> Parallelize block pruning of default datamap in driver for filter query processing
> -----------------------------------------------------------------------------------
>
> Key: CARBONDATA-3118
> URL:
https://issues.apache.org/jira/browse/CARBONDATA-3118> Project: CarbonData
> Issue Type: Improvement
> Reporter: Ajantha Bhat
> Assignee: Ajantha Bhat
> Priority: Major
> Fix For: 1.5.1
>
> Time Spent: 7.5h
> Remaining Estimate: 0h
>
> *"Parallelize block pruning of default datamap in driver
> for filter query processing"*
> *Background:*
> We do block pruning for the filter queries at the driver side.

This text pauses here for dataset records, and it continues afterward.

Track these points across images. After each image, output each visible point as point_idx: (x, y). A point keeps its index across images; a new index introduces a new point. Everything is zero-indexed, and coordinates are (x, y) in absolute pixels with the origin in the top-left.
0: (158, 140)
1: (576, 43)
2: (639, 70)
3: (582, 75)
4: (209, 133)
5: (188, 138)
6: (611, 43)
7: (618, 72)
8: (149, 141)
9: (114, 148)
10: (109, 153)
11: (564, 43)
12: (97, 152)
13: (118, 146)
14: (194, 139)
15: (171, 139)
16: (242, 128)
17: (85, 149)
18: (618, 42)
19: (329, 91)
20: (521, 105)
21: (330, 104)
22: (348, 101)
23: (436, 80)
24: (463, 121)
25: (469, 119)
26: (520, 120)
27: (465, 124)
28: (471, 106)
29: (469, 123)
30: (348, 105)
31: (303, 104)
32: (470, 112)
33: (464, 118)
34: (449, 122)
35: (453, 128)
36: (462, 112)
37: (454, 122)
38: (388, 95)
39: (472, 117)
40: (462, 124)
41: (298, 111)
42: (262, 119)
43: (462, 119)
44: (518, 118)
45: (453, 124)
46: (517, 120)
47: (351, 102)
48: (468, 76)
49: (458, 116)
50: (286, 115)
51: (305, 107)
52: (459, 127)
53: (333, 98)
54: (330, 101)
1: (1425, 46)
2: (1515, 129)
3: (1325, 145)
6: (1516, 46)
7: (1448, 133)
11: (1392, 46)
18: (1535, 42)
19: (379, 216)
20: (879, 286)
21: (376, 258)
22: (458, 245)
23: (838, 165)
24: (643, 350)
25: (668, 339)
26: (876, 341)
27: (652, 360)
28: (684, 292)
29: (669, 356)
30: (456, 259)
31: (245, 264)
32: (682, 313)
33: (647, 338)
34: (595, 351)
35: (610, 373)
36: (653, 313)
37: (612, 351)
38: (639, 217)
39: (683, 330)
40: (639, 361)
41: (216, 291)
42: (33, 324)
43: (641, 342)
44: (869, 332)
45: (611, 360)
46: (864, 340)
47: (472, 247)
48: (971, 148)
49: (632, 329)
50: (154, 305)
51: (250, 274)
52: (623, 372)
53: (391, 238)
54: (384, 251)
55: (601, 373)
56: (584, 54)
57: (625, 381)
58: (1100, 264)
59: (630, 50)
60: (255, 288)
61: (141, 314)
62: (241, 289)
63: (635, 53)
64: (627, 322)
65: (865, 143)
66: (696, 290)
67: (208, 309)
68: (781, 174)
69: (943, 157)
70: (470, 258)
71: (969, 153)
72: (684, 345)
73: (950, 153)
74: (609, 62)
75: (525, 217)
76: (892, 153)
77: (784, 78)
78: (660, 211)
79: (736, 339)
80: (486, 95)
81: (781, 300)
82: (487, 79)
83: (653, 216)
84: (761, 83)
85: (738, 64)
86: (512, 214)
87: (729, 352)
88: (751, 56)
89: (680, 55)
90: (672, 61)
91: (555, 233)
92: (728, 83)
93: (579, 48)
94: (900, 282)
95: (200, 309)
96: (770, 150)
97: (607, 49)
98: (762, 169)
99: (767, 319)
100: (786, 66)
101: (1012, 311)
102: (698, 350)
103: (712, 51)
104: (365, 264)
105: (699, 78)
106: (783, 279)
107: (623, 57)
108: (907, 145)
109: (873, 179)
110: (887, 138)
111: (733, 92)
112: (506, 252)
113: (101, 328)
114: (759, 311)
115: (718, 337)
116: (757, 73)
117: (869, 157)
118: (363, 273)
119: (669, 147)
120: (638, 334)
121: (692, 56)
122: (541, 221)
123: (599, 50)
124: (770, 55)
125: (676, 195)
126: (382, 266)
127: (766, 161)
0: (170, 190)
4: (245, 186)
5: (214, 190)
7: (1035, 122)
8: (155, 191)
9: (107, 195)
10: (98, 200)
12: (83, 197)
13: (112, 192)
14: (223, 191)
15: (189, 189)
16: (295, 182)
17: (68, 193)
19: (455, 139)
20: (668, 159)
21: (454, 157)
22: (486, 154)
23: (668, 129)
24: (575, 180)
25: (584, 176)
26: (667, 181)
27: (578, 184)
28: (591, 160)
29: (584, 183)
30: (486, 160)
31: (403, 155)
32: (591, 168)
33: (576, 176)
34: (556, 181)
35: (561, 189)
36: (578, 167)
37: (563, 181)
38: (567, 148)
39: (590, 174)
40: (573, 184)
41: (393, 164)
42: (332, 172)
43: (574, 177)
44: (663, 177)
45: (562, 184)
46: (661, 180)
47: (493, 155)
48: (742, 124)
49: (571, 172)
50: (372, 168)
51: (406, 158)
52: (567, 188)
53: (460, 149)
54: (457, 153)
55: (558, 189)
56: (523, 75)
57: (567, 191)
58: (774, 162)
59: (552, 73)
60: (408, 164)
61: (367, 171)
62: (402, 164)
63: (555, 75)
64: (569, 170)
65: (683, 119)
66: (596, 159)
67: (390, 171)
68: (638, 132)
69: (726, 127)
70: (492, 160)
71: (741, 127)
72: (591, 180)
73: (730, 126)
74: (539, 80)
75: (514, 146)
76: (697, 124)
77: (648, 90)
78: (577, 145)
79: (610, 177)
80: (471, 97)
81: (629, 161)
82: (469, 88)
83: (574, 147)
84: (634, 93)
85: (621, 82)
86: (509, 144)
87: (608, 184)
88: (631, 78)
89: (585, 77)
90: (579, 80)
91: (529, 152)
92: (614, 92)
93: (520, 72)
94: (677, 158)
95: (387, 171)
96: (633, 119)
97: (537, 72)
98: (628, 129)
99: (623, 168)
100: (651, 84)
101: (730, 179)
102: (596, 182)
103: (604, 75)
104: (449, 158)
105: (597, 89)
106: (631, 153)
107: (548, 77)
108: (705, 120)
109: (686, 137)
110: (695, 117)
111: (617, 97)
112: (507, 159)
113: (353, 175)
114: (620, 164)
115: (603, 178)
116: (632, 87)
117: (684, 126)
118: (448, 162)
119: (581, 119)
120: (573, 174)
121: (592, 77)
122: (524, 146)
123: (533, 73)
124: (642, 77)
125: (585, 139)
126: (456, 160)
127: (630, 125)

> In real time big data scenario, we can have millions of carbon files for
> one carbon table.
> It is currently observed that for 1 million carbon files it takes around 5
> seconds for block pruning. As each carbon file takes around 0.005ms for
> pruning
> (with only one filter columns set in 'column_meta_cache' tblproperty).
> If the files are more, we might take more time for block pruning.
> Also, spark Job will not be launched until block pruning is completed. so,
> the user will not know what is happening at that time and why spark job is
> not launching.
> currently, block pruning is taking time as each segment processing is
> happening sequentially. we can reduce the time by parallelizing it.
> *solution:*Keep default number of threads for block pruning as 4.
> User can reduce this number by a carbon property
> "carbon.max.driver.threads.for.pruning" to set between -> 1 to 4.
> In TableDataMap.prune(),
> group the segments as per the threads by distributing equal carbon files to
> each thread.
> Launch the threads for a group of segments to handle block pruning.